ComplianceTrap { file, last_reason, consecutive_count }Same (file, sha256) failed compliance N turns in a row (default 3). Saves token cost.
AgentTextLoop { consecutive_text_turns, last_text_excerpt } (M292)N consecutive text-only turns (no tool_call). Opt-in via PHASE6_MAX_CONSECUTIVE_TEXT_TURNS > 0.
OraclePassed (Phase 6 sense)BOTH cargo test AND pmat comply check --strict pass.

The V1 falsifiers added at Phase 6

IDNameStatusAsserted by
V1_001qwen3_moe_serve_dispatch_v1ACTIVE_RUNTIMEaprender-serve/tests/qwen3_moe_serve_dispatch_v1.rs
V1_002qwen3_moe_sampling_v1ACTIVE_RUNTIMEsampling integration tests
V1_003qwen3_moe_streaming_sse_v1DISCHARGED on gx10 Blackwellstreaming SSE test + evidence
V1_004phase_6_bench_non_zero_student_pass_rateopenper-fixture student_pass_rate > 0

Current state of V1_004

V1_004 is the OPEN gate.

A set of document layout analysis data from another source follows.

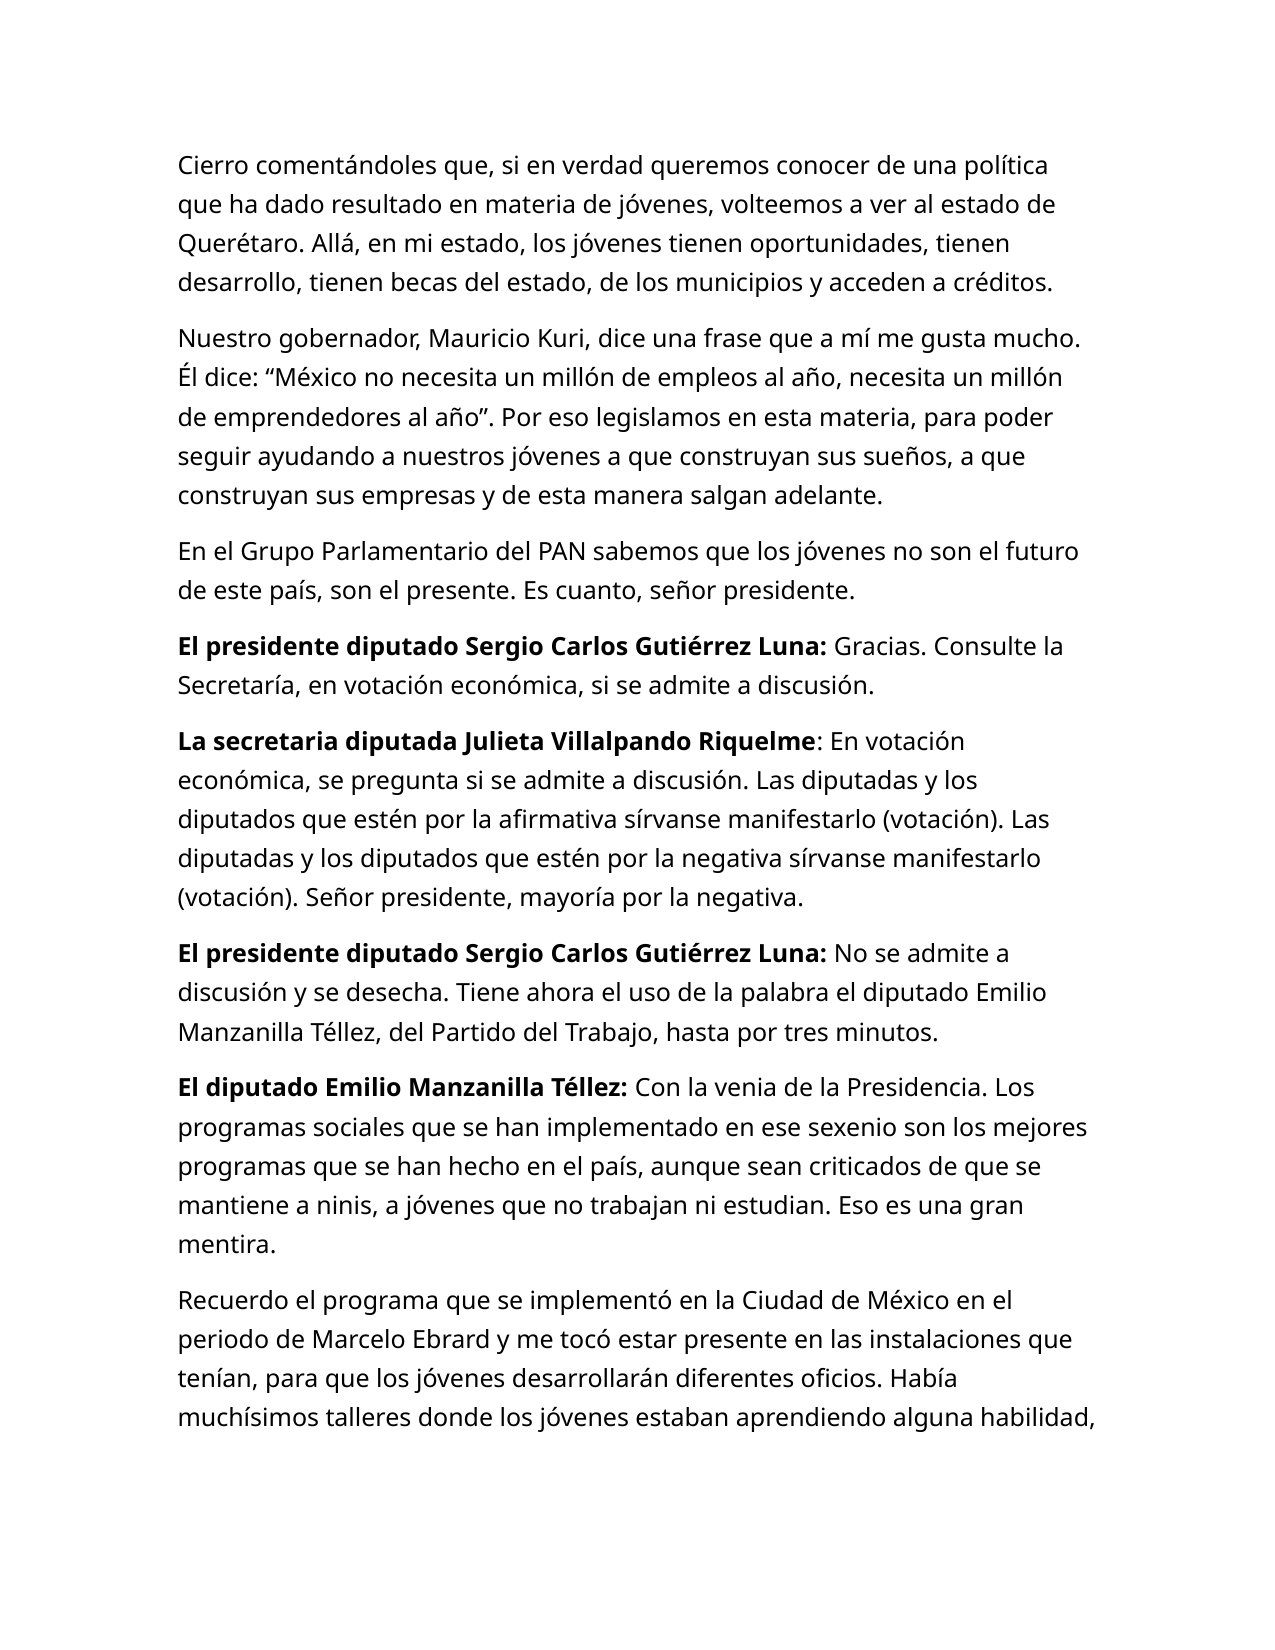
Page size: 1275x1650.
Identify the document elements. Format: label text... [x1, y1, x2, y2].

text El presidente diputado Sergio Carlos Gutiérrez Luna: Gracias. Consulte la Secretaría, en votación económica, si se admite a discusión. [177, 628, 1098, 702]
text Nuestro gobernador, Mauricio Kuri, dice una frase que a mí me gusta mucho. Él dice: “México no necesita un millón de empleos al año, necesita un millón de emprendedores al año”. Por eso legislamos en esta materia, para poder seguir ayudando a nuestros jóvenes a que construyan sus sueños, a que construyan sus empresas y de esta manera salgan adelante. [177, 321, 1098, 512]
text La secretaria diputada Julieta Villalpando Riquelme: En votación económica, se pregunta si se admite a discusión. Las diputadas y los diputados que estén por la afirmativa sírvanse manifestarlo (votación). Las diputadas y los diputados que estén por la negativa sírvanse manifestarlo (votación). Señor presidente, mayoría por la negativa. [177, 723, 1098, 914]
text En el Grupo Parlamentario del PAN sabemos que los jóvenes no son el futuro de este país, son el presente. Es cuanto, señor presidente. [177, 533, 1098, 607]
text Cierro comentándoles que, si en verdad queremos conocer de una política que ha dado resultado en materia de jóvenes, volteemos a ver al estado de Querétaro. Allá, en mi estado, los jóvenes tienen oportunidades, tienen desarrollo, tienen becas del estado, de los municipios y acceden a créditos. [177, 148, 1098, 299]
text El diputado Emilio Manzanilla Téllez: Con la venia de la Presidencia. Los programas sociales que se han implementado en ese sexenio son los mejores programas que se han hecho en el país, aunque sean criticados de que se mantiene a ninis, a jóvenes que no trabajan ni estudian. Eso es una gran mentira. [177, 1070, 1098, 1261]
text El presidente diputado Sergio Carlos Gutiérrez Luna: No se admite a discusión y se desecha. Tiene ahora el uso de la palabra el diputado Emilio Manzanilla Téllez, del Partido del Trabajo, hasta por tres minutos. [177, 936, 1098, 1048]
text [177, 1283, 1098, 1434]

The bar: "ANY single Phase 6 fixture passes the compound oracle on the student side."

The M286-M294 chain has shipped 6 aprender PRs + 4 CCPA PRs working toward V1_004 discharge:

  • M286 — M32d MoE KV cache (19× speedup; the load-bearing inference infrastructure)
  • M287 — greedy baseline confirms M287 driver_error pattern (model entered "Human:" infinite loop)
  • M288-M290 — diagnosed 3 root causes; shipped sampling (temperature/top_k/top_p), repetition penalty, EOS stop_token, clean_chat_output, few-shot CODE_SYSTEM_PROMPT
  • M291 — sub-bench B on Qwen3-Coder-30B-A3B with all fixes: pattern shifted from driver_error to oracle_failed_after_max_turns with tool_use_count: 0
  • M292ArenaOutcome::AgentTextLoop detector + opt-in cap (Gap 3 closure)
  • M293PHASE6_MAX_CONSECUTIVE_TEXT_TURNS env var wiring
  • M294 — scope doc for the non-Coder Qwen3-30B-A3B-Instruct-2507 A/B

See The V1_004 chain for the empirical narrative.

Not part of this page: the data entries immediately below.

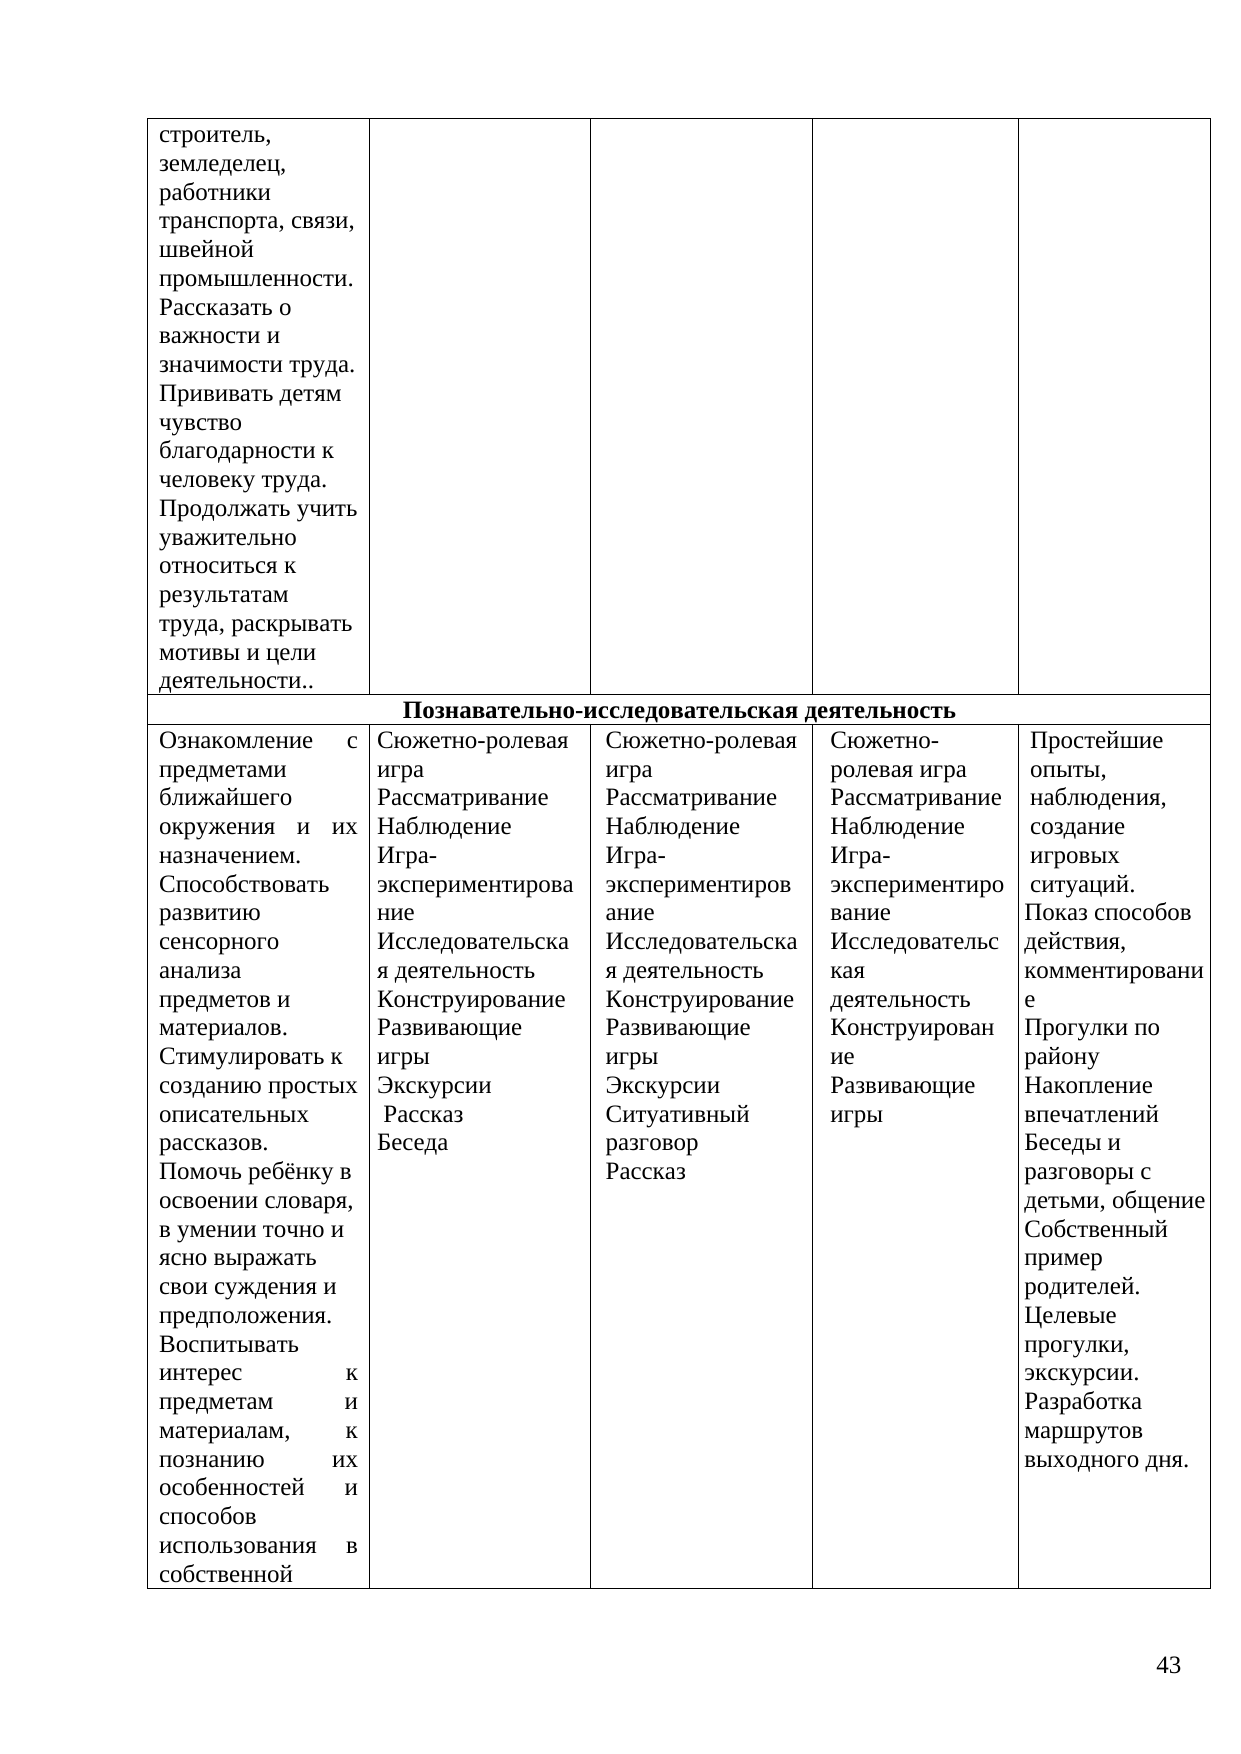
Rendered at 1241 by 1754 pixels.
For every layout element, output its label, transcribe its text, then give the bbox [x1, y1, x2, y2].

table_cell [370, 725, 590, 1587]
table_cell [813, 725, 1018, 1587]
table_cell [148, 119, 369, 694]
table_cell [1019, 725, 1210, 1587]
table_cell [591, 119, 812, 694]
table_cell Познавательно-исследовательская деятельность [148, 695, 1210, 724]
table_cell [148, 725, 369, 1587]
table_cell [813, 119, 1018, 694]
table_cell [1019, 119, 1210, 694]
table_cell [591, 725, 812, 1587]
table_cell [370, 119, 590, 694]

Phase 6 corpus — fixtures/under-contract/

20 fixtures across 4 classes:

  • leetcode (5) — algorithmic bugs: two_sum, valid-parentheses, longest-common-prefix, merge-sorted-arrays, binary-search
  • oo (5) — object-oriented Rust patterns: bank-account, library-borrowing, shape-hierarchy, observer-pattern, builder-pattern
  • transpile (5) — format converters: json-to-toml, csv-to-jsonl, markdown-to-html, ini-to-yaml, regex-to-glob
  • unix (5) — CLI utility reimplementations: wc, head, tail, cut, sort

Each fixture's meta.toml includes oracle_cmd = "cargo test 2>&1" and expected_pattern = "test result: ok". The compound oracle adds pmat comply check --strict on the post-mutation tree.